Fianna Fáil Finance spokesperson Michael McGrath has said that the Central Bank rules on mortgage lending, in place since February of this year, are having a significant adverse effect on the ability of families to trade up as their needs change as well as having an impact on first time buyers in major urban centres.
He was commenting following remarks by the Minister for Finance to The Irish Times in relation to the deposit rules for first time buyers in which the Minister stated: “There is a shortage of starter homes in Dublin now. Builders would say that the application of the prudential regulations from the bank might be too restrictive.”

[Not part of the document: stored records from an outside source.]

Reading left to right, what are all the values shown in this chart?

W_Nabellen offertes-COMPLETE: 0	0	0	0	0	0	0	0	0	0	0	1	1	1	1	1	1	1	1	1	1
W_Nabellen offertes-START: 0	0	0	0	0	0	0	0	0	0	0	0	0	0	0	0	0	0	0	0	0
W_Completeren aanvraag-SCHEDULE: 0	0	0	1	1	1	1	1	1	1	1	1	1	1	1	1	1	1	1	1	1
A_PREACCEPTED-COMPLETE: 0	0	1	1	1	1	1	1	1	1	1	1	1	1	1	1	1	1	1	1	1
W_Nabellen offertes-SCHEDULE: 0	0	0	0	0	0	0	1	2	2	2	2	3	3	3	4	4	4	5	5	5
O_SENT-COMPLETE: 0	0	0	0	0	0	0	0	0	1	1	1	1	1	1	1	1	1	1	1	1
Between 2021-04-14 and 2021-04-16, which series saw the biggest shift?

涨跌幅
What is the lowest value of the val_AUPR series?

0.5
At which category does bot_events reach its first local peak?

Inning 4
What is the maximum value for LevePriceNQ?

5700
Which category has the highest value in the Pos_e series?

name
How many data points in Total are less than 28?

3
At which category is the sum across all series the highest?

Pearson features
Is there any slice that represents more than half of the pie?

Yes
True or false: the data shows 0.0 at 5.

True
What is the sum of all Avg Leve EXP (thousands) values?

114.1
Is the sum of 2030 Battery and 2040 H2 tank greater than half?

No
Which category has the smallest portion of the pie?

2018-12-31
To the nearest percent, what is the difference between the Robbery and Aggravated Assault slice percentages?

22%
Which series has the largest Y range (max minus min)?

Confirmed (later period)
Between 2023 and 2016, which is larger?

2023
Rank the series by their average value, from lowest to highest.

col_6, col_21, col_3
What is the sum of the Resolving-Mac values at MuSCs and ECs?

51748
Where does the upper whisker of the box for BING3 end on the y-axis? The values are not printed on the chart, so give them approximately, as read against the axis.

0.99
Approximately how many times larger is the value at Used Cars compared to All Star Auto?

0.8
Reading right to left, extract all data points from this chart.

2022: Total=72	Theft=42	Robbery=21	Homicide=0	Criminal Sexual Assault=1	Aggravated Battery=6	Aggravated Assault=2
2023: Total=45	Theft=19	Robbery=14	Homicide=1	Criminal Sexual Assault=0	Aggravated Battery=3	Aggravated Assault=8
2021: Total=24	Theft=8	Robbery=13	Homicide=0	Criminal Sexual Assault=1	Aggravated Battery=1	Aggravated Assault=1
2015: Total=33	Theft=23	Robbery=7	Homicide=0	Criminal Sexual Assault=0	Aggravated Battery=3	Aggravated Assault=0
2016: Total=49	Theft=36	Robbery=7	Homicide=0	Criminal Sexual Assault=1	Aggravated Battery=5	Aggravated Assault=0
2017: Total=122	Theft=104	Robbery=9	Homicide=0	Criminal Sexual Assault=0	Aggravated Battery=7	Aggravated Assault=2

Deputy McGrath commented “Minister Noonan has focused on just one aspect of the debate on home ownership. It is true that the new Central Bank rules are having an impact on first-time buyers hoping to buy in areas where the price of a home exceeds the €220,000 threshold. This is a problem now just in Dublin but in other urban centres such as Cork. In my view, a deposit of 10% for a first time buyer is sufficient and the real focus should be on assessing a person’s repayment capacity.
“While it is appropriate that these rules be kept under review, it is my belief that another acute issue is developing in relation to families who are looking to trade up. When the rules were introduced a much more stringent approach was adopted in relation to non-first time buyers requiring them to have a full 20% deposit.
“Due to the fall in house prices during the recession, many families have seen the equity in their home eroded making it close to impossible for them to come up with a required 20% deposit if they need to move home. This is resulting in an entire generation of people being trapped in houses and apartments which are no longer suitable for their needs even though they have demonstrated a clear capacity to meet their existing mortgage payments. Inevitably this has a knock on effect on the supply of housing units for first time buyers.
“It is simply unfair that a family who may never have missed a mortgage payment and now wishes to move to a new home is faced with an onerous 20% deposit requirement on the value of the new mortgage. For a family wishing to trade up to a €350,000 home they will now need to have €70,000 in cash having cleared their first mortgage with the proceeds from the sale of their home. This will prove impossible for many families.
“I believe it is essential that the impact of the rules is examined in detail. Specifically I am requesting that the Central Bank undertake a review at the start of 2016 of how the rules have impacted in their first year in operation.
“The government has actively facilitated and supported the purchase of Irish residential property by vulture funds at the expense of prospective home buyers in Ireland. This has been done through attractive capital gains tax relief on property investment and an attractive tax regime for vehicles such as Real Estate Investment Trusts. The Central Bank rules on mortgage lending for second time buyers, together with a market value based property tax and the abolition of mortgage interest relief is resulting the in the odds being stacked against aspiring home buyers in Ireland.”